Unlike traditional automations that only respond to prompts, agentic systems use reasoning, memory, and autonomous action to perform multi-step tasks — such as analysing data, making decisions, and executing workflows across business tools.
2. AI Agents
An AI Agent is a software entity powered by AI models that can observe, decide, and act within a digital environment.
Agents can access data, call APIs, and perform tasks on behalf of users — from drafting emails to managing full operational processes.
They often use frameworks like LangChain, CrewAI, or OpenDevin to coordinate reasoning, memory, and task execution.
3. Automations
Automations are rule-based workflows that trigger predefined actions when certain conditions are met.
They improve efficiency by removing manual steps — for example, sending confirmation emails when a form is submitted or updating a CRM when a lead changes status.
Automations are fast and reliable, but limited to what they’ve been explicitly programmed to do.
4. AI Automations
AI Automations combine traditional workflow logic with artificial intelligence capabilities such as text generation, data interpretation, and decision-making.
They can handle variability and context — for example, automatically categorising incoming messages, summarising customer feedback, or adapting outputs to tone and intent.
AI Automations bridge the gap between static logic and dynamic reasoning.
5. Autonomous Agents
Autonomous Agents are advanced AI systems capable of taking initiative, setting intermediate goals, and self-directing their own actions to achieve an overall objective.
They operate continuously, monitor outcomes, and learn from feedback.
This autonomy makes them suitable for long-running or multi-system tasks, such as financial analysis, research synthesis, or project coordination.
6. Multi-Agent Systems (MAS)
Each agent may specialise in a different function — such as data retrieval, analysis, or execution — and they coordinate via shared protocols.
MAS designs are becoming common in enterprise applications, where distributed intelligence mirrors real-world team dynamics.
7. Agent Framework
An Agent Framework provides the architecture for building, deploying, and managing AI agents.

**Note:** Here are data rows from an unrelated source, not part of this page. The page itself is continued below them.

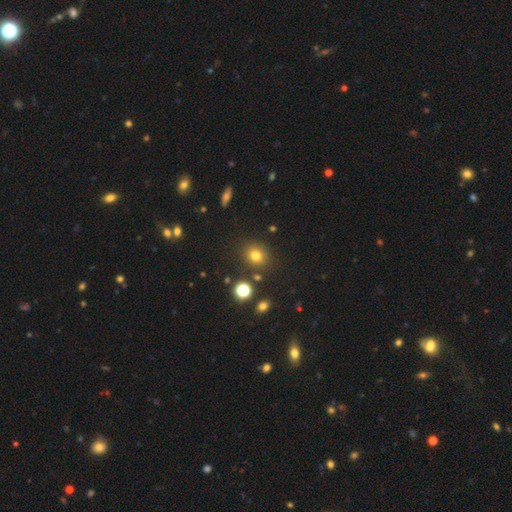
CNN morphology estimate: Smooth or featured?
  - smooth: 76% *
  - star or artifact: 17%
  - featured or disk: 7%
How rounded?
  - round: 73% *
  - in between: 26%
  - cigar-shaped: 1%
Merging?
  - none: 83% *
  - minor disturbance: 9%
  - merger: 4%
  - major disturbance: 3%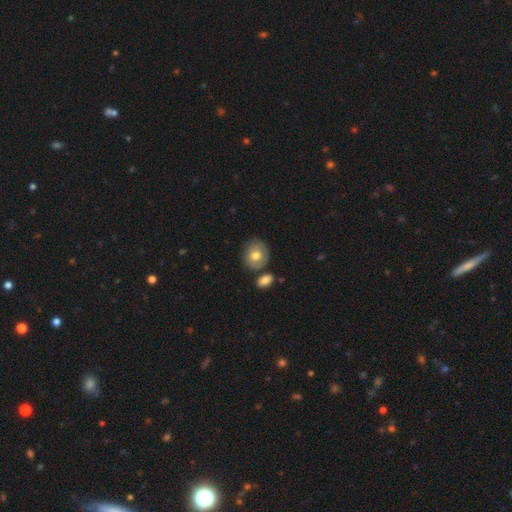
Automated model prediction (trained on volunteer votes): smooth_or_featured: smooth (p=0.71) [alt: featured or disk p=0.22]
how_rounded: round (p=0.73) [alt: in between p=0.26]
merging: none (p=0.69) [alt: minor disturbance p=0.17]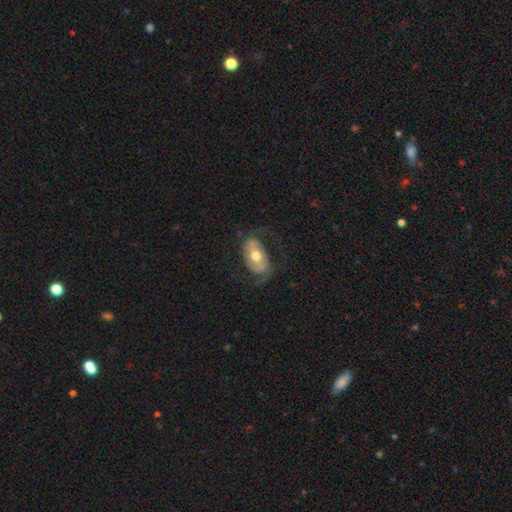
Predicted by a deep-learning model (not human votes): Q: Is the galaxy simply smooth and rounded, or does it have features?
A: featured or disk — 71%.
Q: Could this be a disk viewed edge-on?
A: no — 94%.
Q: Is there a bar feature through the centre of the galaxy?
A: no — 44%.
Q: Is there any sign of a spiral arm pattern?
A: yes — 86%.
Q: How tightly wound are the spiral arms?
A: loose — 46%.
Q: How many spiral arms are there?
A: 2 — 86%.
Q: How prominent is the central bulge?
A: moderate — 74%.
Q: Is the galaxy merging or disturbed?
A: none — 65%.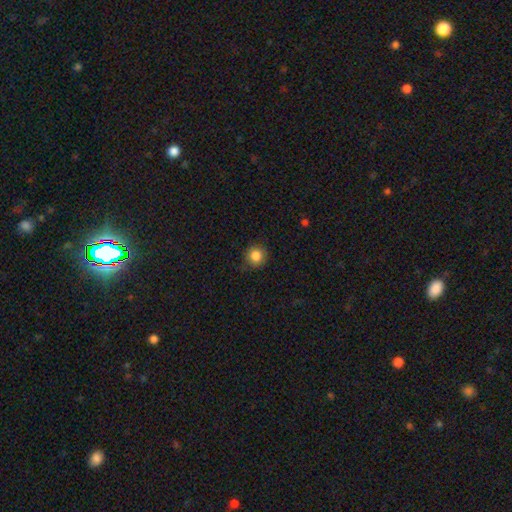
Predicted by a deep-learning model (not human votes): Smooth or featured? Predicted: smooth (p=0.84). How rounded? Predicted: round (p=0.91). Merging? Predicted: none (p=0.80).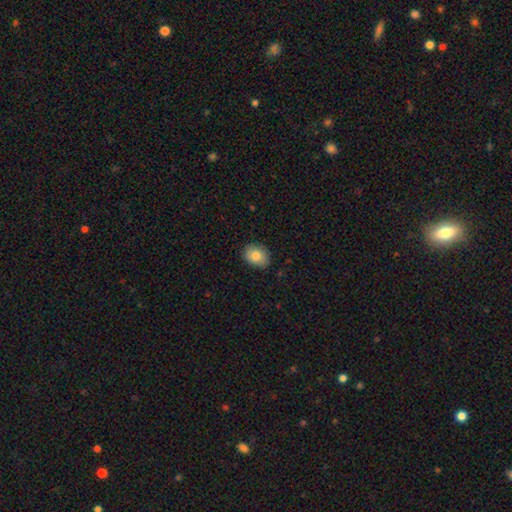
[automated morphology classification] Q: Smooth or featured?
A: smooth (83%); runner-up: featured or disk (10%)
Q: How rounded?
A: in between (64%); runner-up: round (35%)
Q: Merging?
A: none (83%); runner-up: minor disturbance (13%)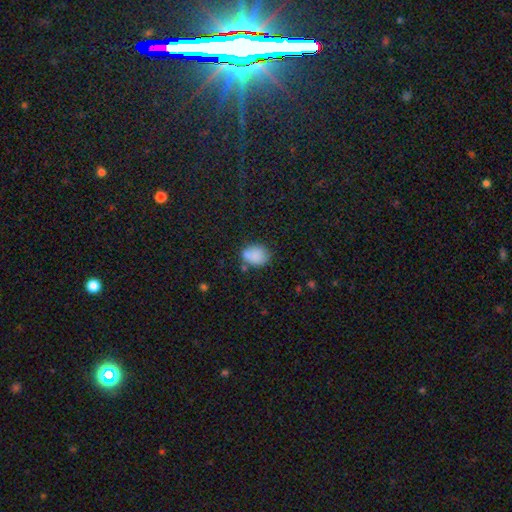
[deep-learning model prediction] The model was most divided on "how rounded": in between: 56%, round: 43%, cigar-shaped: 1%. More confident: smooth or featured — smooth (82%); merging — none (61%).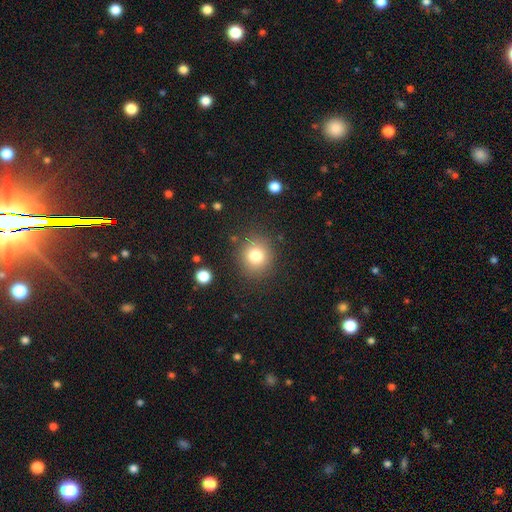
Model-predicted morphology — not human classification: The model was most divided on "smooth or featured": smooth: 79%, star or artifact: 12%, featured or disk: 9%. More confident: how rounded — round (87%); merging — none (86%).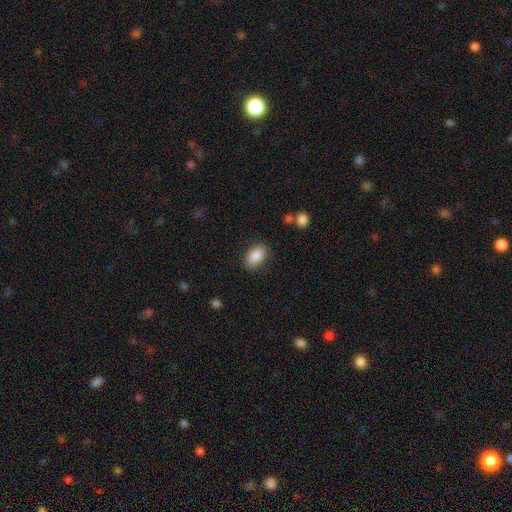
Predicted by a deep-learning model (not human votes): smooth 86%, star or artifact 7%, featured or disk 7%. Down the decision tree: how rounded — in between (91%); merging — none (84%).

It defines how an agent perceives information, reasons about tasks, and interacts with external systems.
Popular examples include LangChain, AutoGen, CrewAI, and OpenDevin, each offering distinct approaches to orchestration, tool use, and memory management.
8. Responsible AI
Responsible AI is a framework for developing and deploying AI systems that are ethical, transparent, and accountable.
It covers governance, bias reduction, data protection, and human oversight.
At Brand Agentic AI, all projects are built under Responsible AI principles to ensure safety, compliance, and trust.
9. Workflow Integration
Workflow Integration is the process of connecting AI agents or automations with existing business systems — such as CRMs, project tools, or databases — so that data flows seamlessly between them.
It ensures that new AI capabilities enhance rather than disrupt existing operations.
10. Generative AI
Generative AI describes models capable of producing new content — text, images, code, or audio — based on learned patterns.
While generative models are often embedded within agentic systems, agentic AI goes further by using that generative intelligence to plan and act in pursuit of defined goals.